Would you write out all of the records that follow, exactly as they stand?

### Data provided
-*-
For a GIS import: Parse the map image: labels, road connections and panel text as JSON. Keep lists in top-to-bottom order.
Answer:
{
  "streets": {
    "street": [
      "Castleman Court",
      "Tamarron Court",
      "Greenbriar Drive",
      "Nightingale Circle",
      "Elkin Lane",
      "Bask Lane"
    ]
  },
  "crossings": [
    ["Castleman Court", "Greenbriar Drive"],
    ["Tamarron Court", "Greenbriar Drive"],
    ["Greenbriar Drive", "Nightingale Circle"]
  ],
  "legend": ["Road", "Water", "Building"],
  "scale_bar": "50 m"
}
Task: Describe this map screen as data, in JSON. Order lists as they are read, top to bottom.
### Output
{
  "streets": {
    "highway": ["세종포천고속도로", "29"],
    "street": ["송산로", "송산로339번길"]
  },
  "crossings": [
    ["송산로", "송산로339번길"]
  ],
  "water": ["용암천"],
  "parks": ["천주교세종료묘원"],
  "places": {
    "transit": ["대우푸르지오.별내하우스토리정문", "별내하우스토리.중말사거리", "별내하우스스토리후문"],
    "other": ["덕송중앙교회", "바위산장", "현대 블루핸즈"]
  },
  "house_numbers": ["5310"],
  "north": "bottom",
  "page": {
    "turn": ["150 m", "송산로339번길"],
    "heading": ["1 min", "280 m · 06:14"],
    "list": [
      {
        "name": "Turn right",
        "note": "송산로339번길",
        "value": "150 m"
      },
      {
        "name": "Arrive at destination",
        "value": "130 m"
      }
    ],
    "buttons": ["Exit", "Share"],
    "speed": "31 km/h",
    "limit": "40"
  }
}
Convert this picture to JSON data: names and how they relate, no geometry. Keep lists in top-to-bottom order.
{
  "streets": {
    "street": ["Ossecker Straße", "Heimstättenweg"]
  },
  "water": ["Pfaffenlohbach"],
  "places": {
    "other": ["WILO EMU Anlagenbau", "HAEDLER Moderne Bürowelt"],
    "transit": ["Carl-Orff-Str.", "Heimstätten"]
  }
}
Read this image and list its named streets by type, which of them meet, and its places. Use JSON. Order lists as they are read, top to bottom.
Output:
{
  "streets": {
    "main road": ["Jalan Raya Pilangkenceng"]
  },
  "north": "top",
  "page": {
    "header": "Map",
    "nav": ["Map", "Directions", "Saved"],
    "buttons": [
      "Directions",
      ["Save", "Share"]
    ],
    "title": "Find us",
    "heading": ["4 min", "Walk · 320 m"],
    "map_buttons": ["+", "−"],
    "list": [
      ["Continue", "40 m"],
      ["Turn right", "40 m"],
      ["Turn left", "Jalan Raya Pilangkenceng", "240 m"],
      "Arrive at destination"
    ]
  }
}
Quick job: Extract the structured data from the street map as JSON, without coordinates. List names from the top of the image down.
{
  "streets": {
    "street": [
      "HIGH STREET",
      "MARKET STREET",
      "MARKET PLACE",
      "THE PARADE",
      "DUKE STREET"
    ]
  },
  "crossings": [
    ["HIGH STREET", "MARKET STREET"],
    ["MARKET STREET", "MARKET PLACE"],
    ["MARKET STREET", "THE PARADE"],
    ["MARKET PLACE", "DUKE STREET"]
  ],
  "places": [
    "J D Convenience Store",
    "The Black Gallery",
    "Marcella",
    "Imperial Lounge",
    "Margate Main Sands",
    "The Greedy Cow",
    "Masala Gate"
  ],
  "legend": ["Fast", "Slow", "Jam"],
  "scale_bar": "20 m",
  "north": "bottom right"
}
-*-
### Solved problem
For a GIS import: Parse the map image: labels, road connections and panel text as JSON. Keep lists in top-to-bottom order.
Answer:
{
  "streets": {
    "street": [
      "Castleman Court",
      "Tamarron Court",
      "Greenbriar Drive",
      "Nightingale Circle",
      "Elkin Lane",
      "Bask Lane"
    ]
  },
  "crossings": [
    ["Castleman Court", "Greenbriar Drive"],
    ["Tamarron Court", "Greenbriar Drive"],
    ["Greenbriar Drive", "Nightingale Circle"]
  ],
  "legend": ["Road", "Water", "Building"],
  "scale_bar": "50 m"
}
Task: Describe this map screen as data, in JSON. Order lists as they are read, top to bottom.
### Output
{
  "streets": {
    "highway": ["세종포천고속도로", "29"],
    "street": ["송산로", "송산로339번길"]
  },
  "crossings": [
    ["송산로", "송산로339번길"]
  ],
  "water": ["용암천"],
  "parks": ["천주교세종료묘원"],
  "places": {
    "transit": ["대우푸르지오.별내하우스토리정문", "별내하우스토리.중말사거리", "별내하우스스토리후문"],
    "other": ["덕송중앙교회", "바위산장", "현대 블루핸즈"]
  },
  "house_numbers": ["5310"],
  "north": "bottom",
  "page": {
    "turn": ["150 m", "송산로339번길"],
    "heading": ["1 min", "280 m · 06:14"],
    "list": [
      {
        "name": "Turn right",
        "note": "송산로339번길",
        "value": "150 m"
      },
      {
        "name": "Arrive at destination",
        "value": "130 m"
      }
    ],
    "buttons": ["Exit", "Share"],
    "speed": "31 km/h",
    "limit": "40"
  }
}
Convert this picture to JSON data: names and how they relate, no geometry. Keep lists in top-to-bottom order.
{
  "streets": {
    "street": ["Ossecker Straße", "Heimstättenweg"]
  },
  "water": ["Pfaffenlohbach"],
  "places": {
    "other": ["WILO EMU Anlagenbau", "HAEDLER Moderne Bürowelt"],
    "transit": ["Carl-Orff-Str.", "Heimstätten"]
  }
}
Read this image and list its named streets by type, which of them meet, and its places. Use JSON. Order lists as they are read, top to bottom.
Output:
{
  "streets": {
    "main road": ["Jalan Raya Pilangkenceng"]
  },
  "north": "top",
  "page": {
    "header": "Map",
    "nav": ["Map", "Directions", "Saved"],
    "buttons": [
      "Directions",
      ["Save", "Share"]
    ],
    "title": "Find us",
    "heading": ["4 min", "Walk · 320 m"],
    "map_buttons": ["+", "−"],
    "list": [
      ["Continue", "40 m"],
      ["Turn right", "40 m"],
      ["Turn left", "Jalan Raya Pilangkenceng", "240 m"],
      "Arrive at destination"
    ]
  }
}
Quick job: Extract the structured data from the street map as JSON, without coordinates. List names from the top of the image down.
{
  "streets": {
    "street": [
      "HIGH STREET",
      "MARKET STREET",
      "MARKET PLACE",
      "THE PARADE",
      "DUKE STREET"
    ]
  },
  "crossings": [
    ["HIGH STREET", "MARKET STREET"],
    ["MARKET STREET", "MARKET PLACE"],
    ["MARKET STREET", "THE PARADE"],
    ["MARKET PLACE", "DUKE STREET"]
  ],
  "places": [
    "J D Convenience Store",
    "The Black Gallery",
    "Marcella",
    "Imperial Lounge",
    "Margate Main Sands",
    "The Greedy Cow",
    "Masala Gate"
  ],
  "legend": ["Fast", "Slow", "Jam"],
  "scale_bar": "20 m",
  "north": "bottom right"
}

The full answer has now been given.